> **Extracted text**:
Content starts

My kids went through the entire school system here in Spain, always in public school. They had a continuous time table right from the start. Preschool and primary went from 9:00-2:00, with a half hour break at 12 o'clock. Secondary went from 8:00-2:30, with a half hour break at 11 o'clock. My kids were always fine with it. It's true that they stayed in the same room all day except for "special" classes like PE or art. But they did in fact get a mini break every hour while the teachers moved from classroom to classroom. 

I see a lot of advantages to a continuous time table. It gives the kids a big chunk of time to do other things or simply to relax in the afternoons/evenings. And they can eat lunch at home with the family without having to make 2 round trips a day to school. 

And by the way, when my kids were in secondary they always took a big sandwich (made with a bread roll) to eat during the break - as did nearly all the other kids.


----------



## alpinist (Feb 8, 2009)

Their days are normally even longer in reality as they get shunted off to English/Maths/Music classes in the afternoon until 7pm too. I even have some 15 year old students in my nominally adult English class which finishes at 10pm; I've no idea how they cope. One doesn't really, but she comes to me directly from a 90 minute Chinese class on the other side of town so to be expected!

Content ends

> **Available data**:
Content starts

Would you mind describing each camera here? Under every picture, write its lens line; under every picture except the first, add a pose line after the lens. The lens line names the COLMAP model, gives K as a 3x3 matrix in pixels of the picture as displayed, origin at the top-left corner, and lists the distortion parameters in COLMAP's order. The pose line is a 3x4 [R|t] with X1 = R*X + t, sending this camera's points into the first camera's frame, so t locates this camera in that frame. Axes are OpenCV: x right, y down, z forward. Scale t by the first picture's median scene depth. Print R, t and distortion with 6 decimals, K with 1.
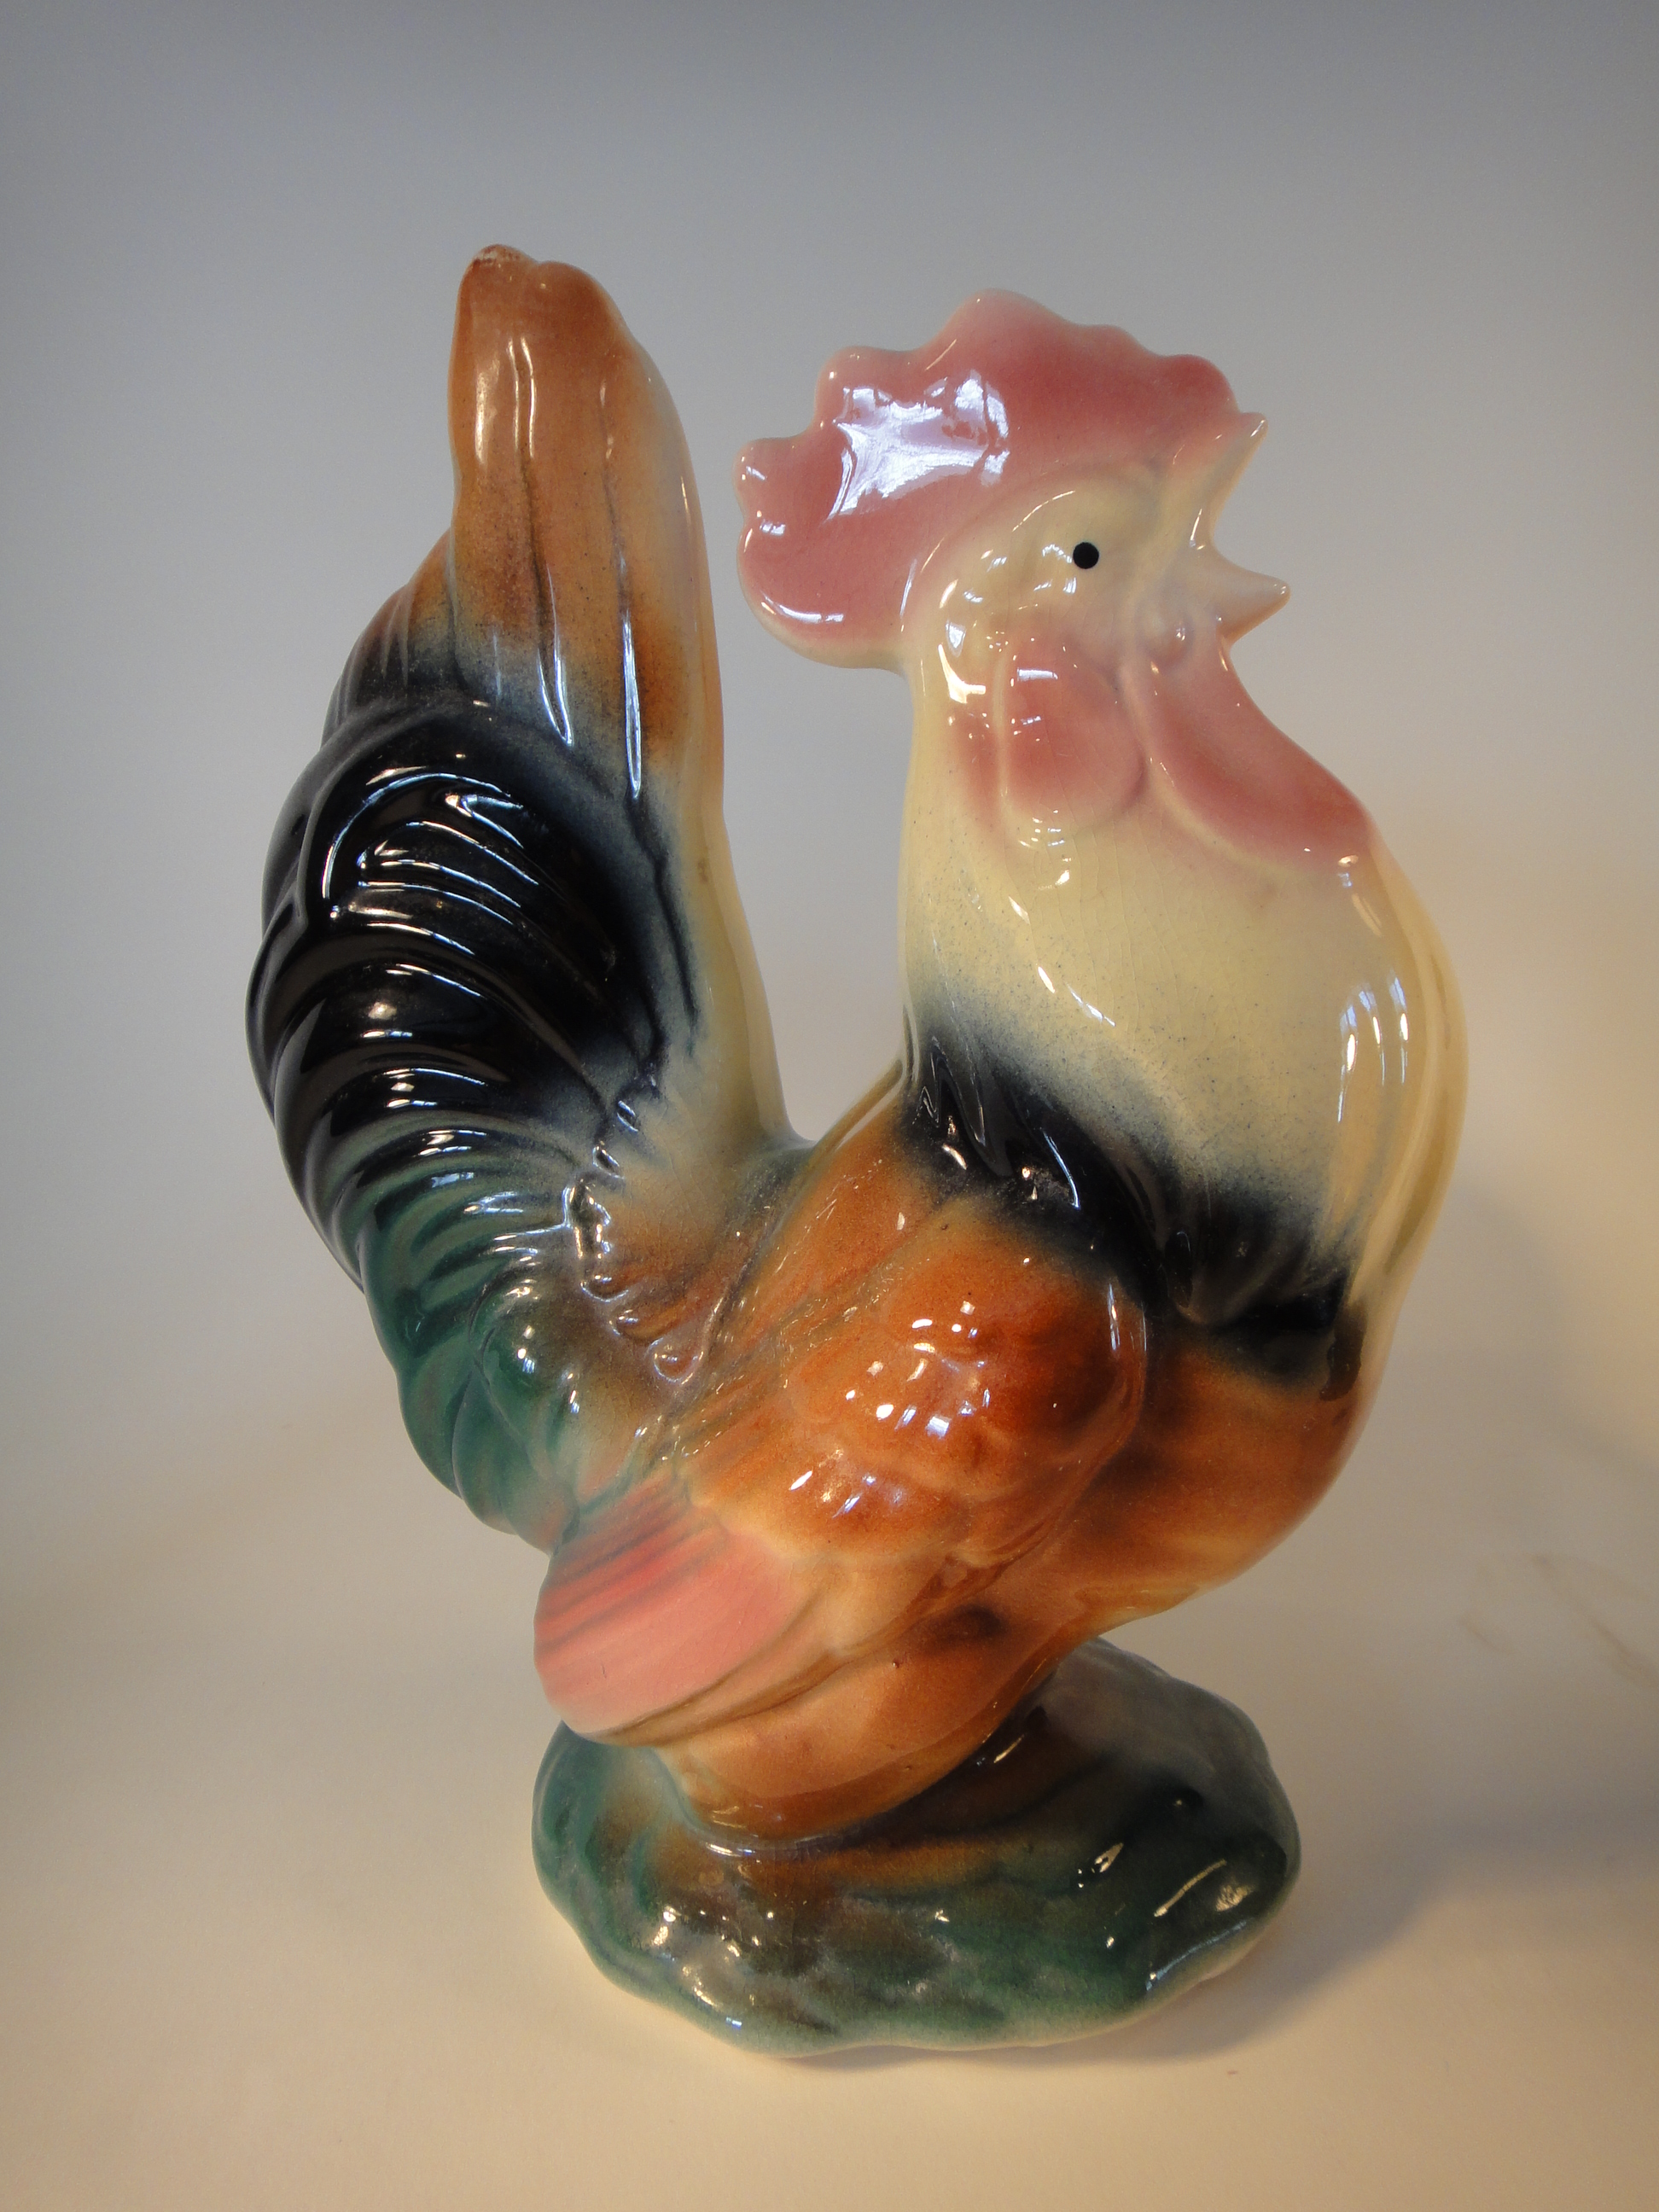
lens RADIAL K [[1641.0, 0, 831.0], [0, 1641.0, 1088.3], [0, 0, 1]] dist [0.004666, 0.007468]
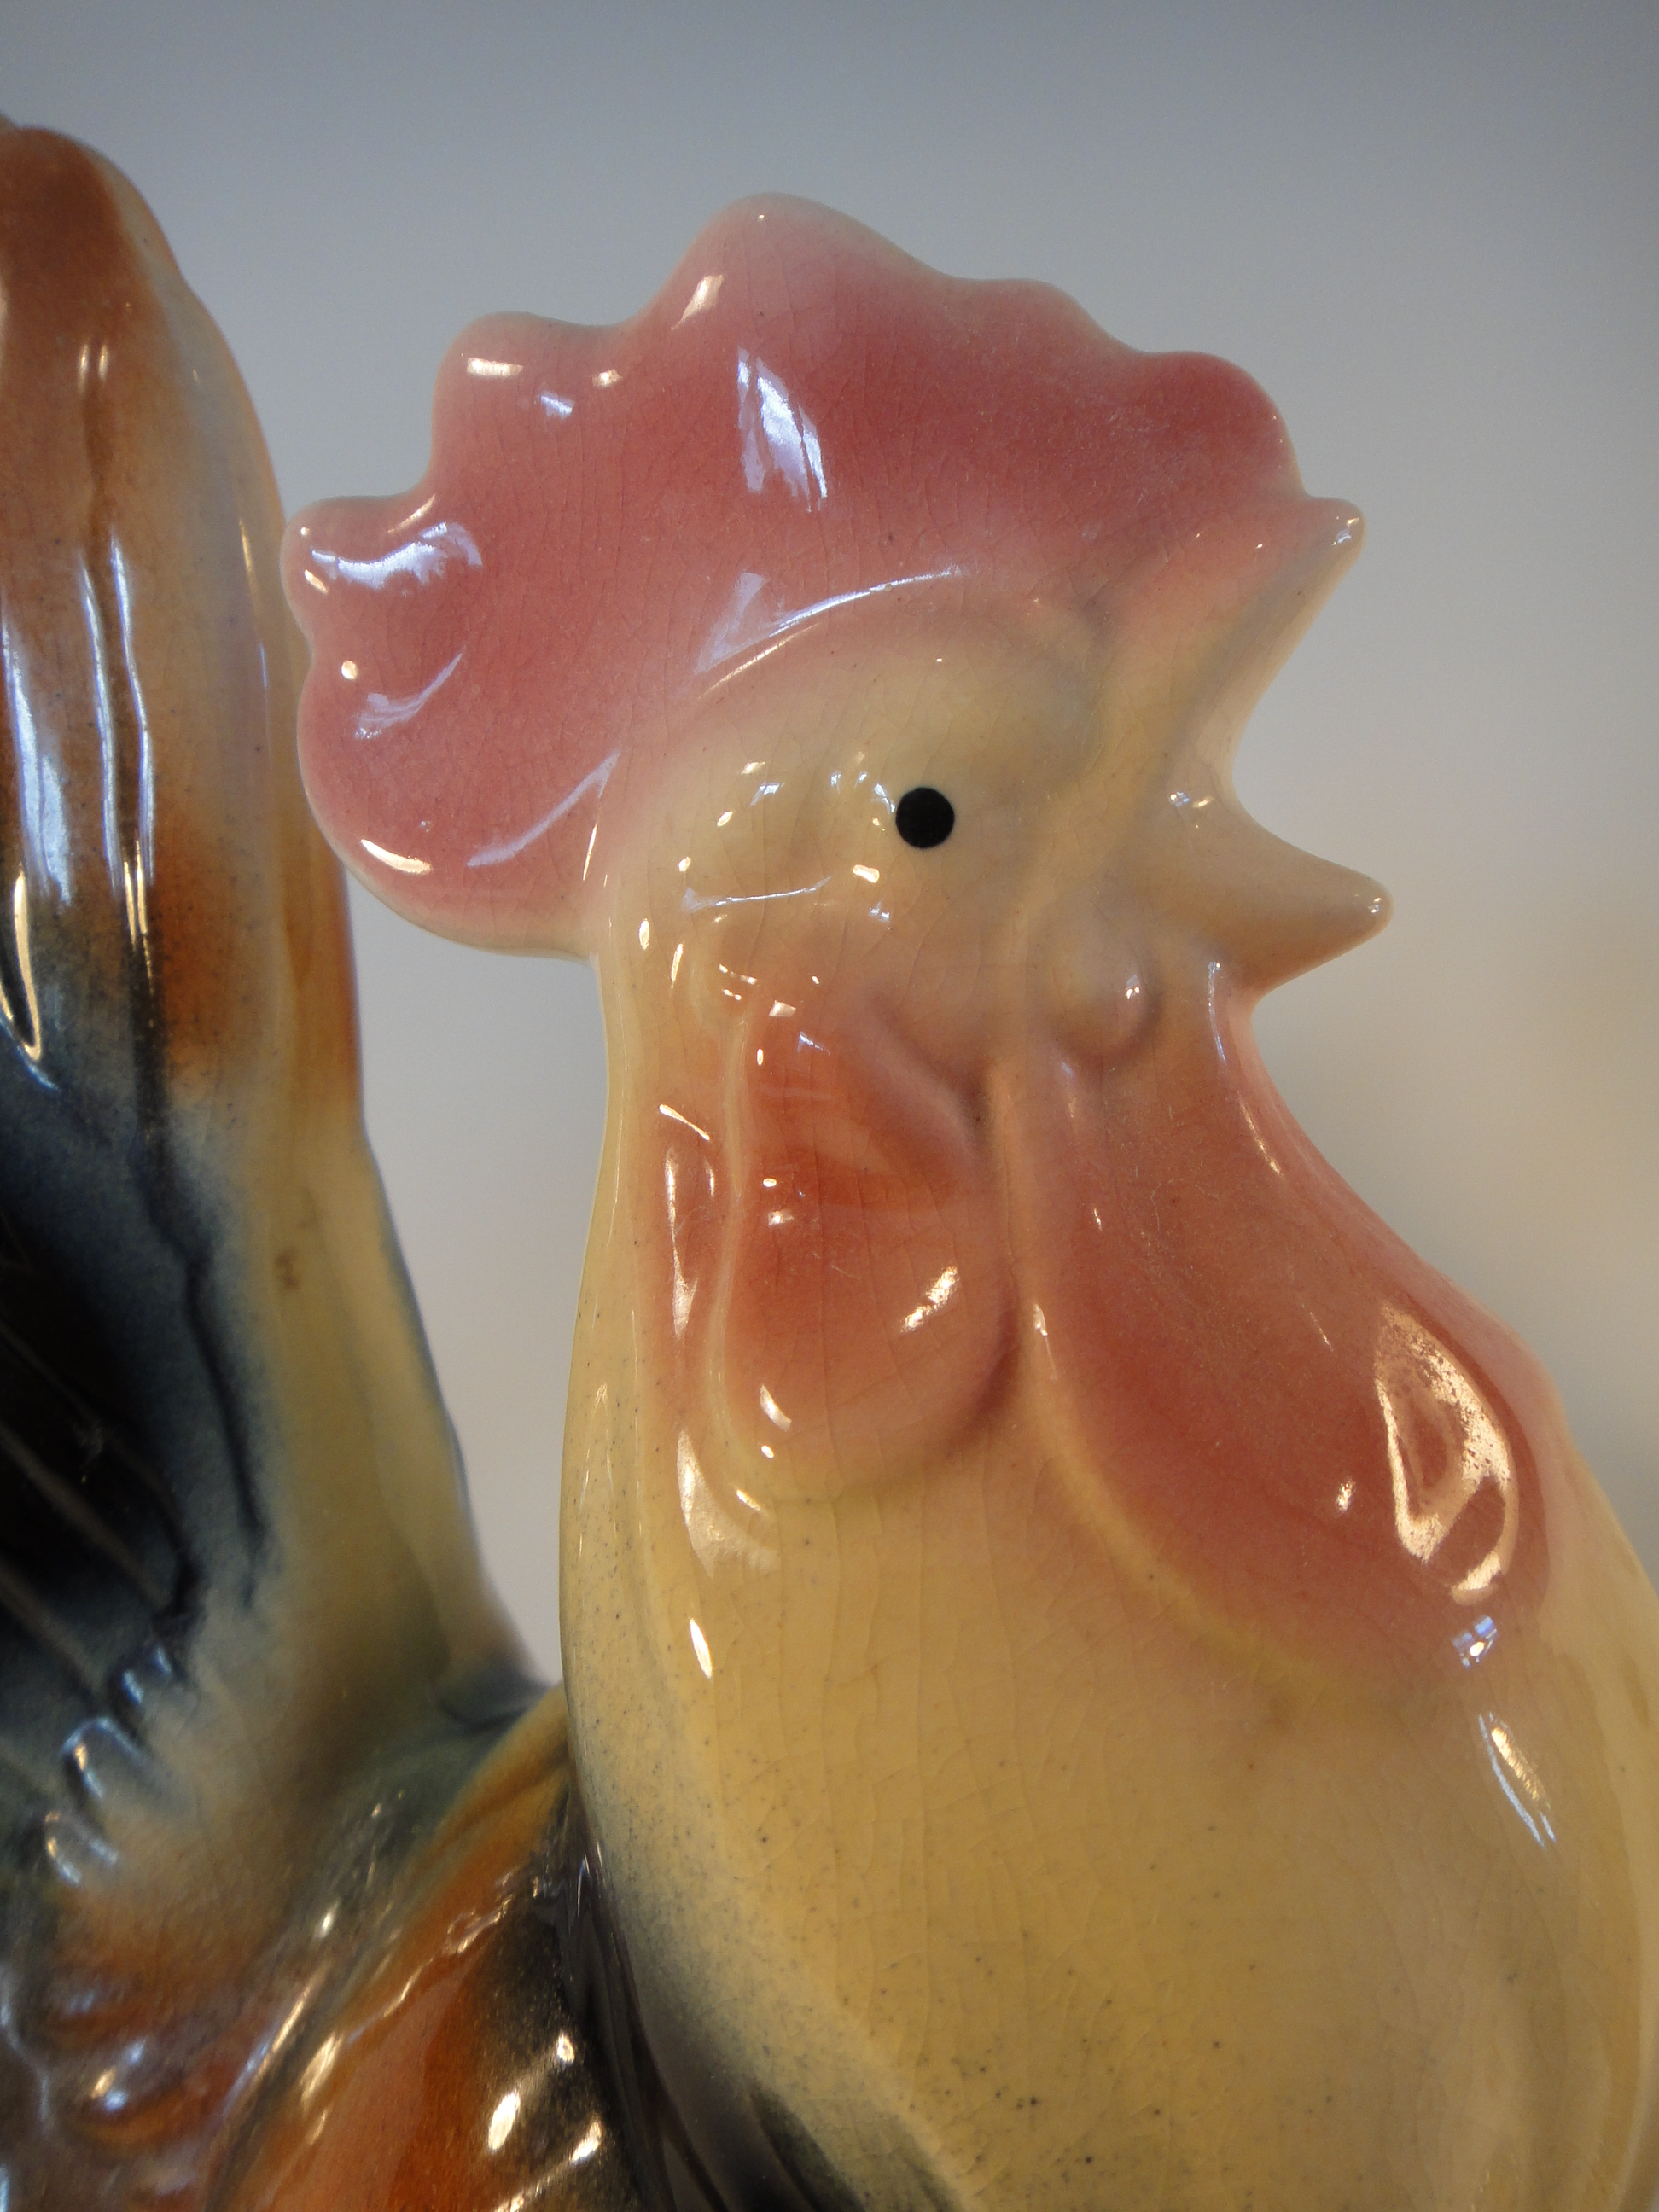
lens RADIAL K [[1641.0, 0, 827.5], [0, 1641.0, 1125.2], [0, 0, 1]] dist [0.004666, 0.007468]
pose [[0.996358, 0.054541, -0.065545, 0.157015], [-0.050448, 0.996766, 0.062558, -0.258964], [0.068745, -0.059023, 0.995887, 0.534255]]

Content ends

> **Requirement 1**:
Copy out the stretch of the school timetable thread from "I see a lot" through "the other kids.".
> **Requirement 2**:
Pick up the forum thread on Spanish school schedules after its final sentence and keep it going.

> **Written response 1**:
I see a lot of advantages to a continuous time table. It gives the kids a big chunk of time to do other things or simply to relax in the afternoons/evenings. And they can eat lunch at home with the family without having to make 2 round trips a day to school. 

And by the way, when my kids were in secondary they always took a big sandwich (made with a bread roll) to eat during the break - as did nearly all the other kids.

> **Written response 2**:
During morning snack time (merienda) we see loads of teens milling about in the streets outside sweet shops and bakeries - they think the concept of a packed lunch is pretty funny.


----------



## Chopera (Apr 22, 2013)

kalohi said:


> My kids went through the entire school system here in Spain, always in public school. They had a continuous time table right from the start. Preschool and primary went from 9:00-2:00, with a half hour break at 12 o'clock. Secondary went from 8:00-2:30, with a half hour break at 11 o'clock. My kids were always fine with it. It's true that they stayed in the same room all day except for "special" classes like PE or art. But they did in fact get a mini break every hour while the teachers moved from classroom to classroom.
> 
> I see a lot of advantages to a continuous time table. It gives the kids a big chunk of time to do other things or simply to relax in the afternoons/evenings. And they can eat lunch at home with the family without having to make 2 round trips a day to school.
> 
> And by the way, when my kids were in secondary they always took a big sandwich (made with a bread roll) to eat during the break - as did nearly all the other kids.


Yes I can see there are certain advantages, also children tend to concentrate better in the morning and i've seen comments from teachers that it's very hard to get children to concentrate after the long mid day break. But I was wondering if the timetable was going from one extreme to the other. I've also seen more cynical comments suggesting that one reason for institutos switching to the jornada continua is they don't need to provide proper lunches any more. Certainly the ones I've visited only have canteens serving light bites such as bocadillos and pizza slices, that aren't particularly healthy. I'm sure my kids wouldn't complain though


----------



## Chopera (Apr 22, 2013)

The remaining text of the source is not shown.